[[ Material provided open ]]

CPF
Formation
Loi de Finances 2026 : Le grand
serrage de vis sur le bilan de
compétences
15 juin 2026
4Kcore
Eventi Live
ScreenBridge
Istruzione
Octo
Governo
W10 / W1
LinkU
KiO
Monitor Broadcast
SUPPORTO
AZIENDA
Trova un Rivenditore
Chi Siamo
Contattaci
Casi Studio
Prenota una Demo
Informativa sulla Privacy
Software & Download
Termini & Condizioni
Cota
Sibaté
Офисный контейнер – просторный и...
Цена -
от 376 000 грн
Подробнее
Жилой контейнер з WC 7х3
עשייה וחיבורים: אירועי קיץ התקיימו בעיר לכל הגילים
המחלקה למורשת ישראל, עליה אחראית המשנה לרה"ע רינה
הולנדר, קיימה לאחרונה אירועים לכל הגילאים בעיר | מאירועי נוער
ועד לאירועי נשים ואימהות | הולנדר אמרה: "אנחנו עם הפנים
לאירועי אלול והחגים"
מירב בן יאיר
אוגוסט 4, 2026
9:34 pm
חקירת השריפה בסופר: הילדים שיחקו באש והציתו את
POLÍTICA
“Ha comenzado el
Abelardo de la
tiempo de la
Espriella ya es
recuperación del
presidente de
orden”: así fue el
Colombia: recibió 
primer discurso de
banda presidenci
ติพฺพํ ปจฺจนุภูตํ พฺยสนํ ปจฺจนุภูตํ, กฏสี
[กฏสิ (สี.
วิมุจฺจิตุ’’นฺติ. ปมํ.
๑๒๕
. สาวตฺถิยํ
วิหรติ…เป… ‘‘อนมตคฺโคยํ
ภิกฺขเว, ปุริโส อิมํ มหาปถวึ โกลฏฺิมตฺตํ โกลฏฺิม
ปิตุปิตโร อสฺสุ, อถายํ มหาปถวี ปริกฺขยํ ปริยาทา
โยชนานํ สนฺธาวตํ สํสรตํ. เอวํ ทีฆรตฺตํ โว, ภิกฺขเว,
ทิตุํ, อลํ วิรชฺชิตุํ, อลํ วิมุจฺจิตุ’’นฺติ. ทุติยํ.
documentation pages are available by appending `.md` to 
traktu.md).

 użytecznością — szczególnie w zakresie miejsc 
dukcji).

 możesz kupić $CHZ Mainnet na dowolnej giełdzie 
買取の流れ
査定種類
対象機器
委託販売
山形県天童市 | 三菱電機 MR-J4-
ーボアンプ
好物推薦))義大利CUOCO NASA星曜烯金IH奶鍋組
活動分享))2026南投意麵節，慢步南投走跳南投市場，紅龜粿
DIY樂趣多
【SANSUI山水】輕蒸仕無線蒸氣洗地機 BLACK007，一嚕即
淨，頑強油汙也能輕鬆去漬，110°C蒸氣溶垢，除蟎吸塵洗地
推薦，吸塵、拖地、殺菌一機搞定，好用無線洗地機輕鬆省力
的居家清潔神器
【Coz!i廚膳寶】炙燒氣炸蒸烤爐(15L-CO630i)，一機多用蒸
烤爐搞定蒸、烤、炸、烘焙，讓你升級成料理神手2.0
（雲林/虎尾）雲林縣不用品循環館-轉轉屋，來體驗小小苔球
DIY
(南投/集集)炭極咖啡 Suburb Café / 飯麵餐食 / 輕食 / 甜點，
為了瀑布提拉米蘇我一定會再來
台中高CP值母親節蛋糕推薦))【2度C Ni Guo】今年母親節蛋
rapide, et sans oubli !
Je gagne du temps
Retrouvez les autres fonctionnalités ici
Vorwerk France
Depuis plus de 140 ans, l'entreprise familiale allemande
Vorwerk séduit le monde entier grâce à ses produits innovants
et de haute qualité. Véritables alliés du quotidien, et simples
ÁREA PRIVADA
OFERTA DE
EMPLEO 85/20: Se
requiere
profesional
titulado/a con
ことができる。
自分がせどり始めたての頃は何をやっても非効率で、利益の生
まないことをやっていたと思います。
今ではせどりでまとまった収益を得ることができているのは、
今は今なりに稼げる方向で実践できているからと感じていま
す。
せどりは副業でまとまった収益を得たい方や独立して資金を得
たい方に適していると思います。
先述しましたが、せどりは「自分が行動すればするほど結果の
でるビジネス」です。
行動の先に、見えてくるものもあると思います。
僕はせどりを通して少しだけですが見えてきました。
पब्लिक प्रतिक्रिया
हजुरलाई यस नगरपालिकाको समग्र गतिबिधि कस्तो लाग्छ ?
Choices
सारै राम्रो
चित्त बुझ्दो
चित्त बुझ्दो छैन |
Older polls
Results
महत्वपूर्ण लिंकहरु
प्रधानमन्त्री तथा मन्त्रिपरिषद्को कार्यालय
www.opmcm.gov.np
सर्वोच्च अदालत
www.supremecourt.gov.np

[[ Material provided closed ]]

> _Request_: Begin with the line that has "serrage de vis sur le bilan de" in the listing above and end after the line that has "Жилой контейнер з WC 7х3"; output those lines exactly.

> _Solution to this problem_:
serrage de vis sur le bilan de
compétences
15 juin 2026
4Kcore
Eventi Live
ScreenBridge
Istruzione
Octo
Governo
W10 / W1
LinkU
KiO
Monitor Broadcast
SUPPORTO
AZIENDA
Trova un Rivenditore
Chi Siamo
Contattaci
Casi Studio
Prenota una Demo
Informativa sulla Privacy
Software & Download
Termini & Condizioni
Cota
Sibaté
Офисный контейнер – просторный и...
Цена -
от 376 000 грн
Подробнее
Жилой контейнер з WC 7х3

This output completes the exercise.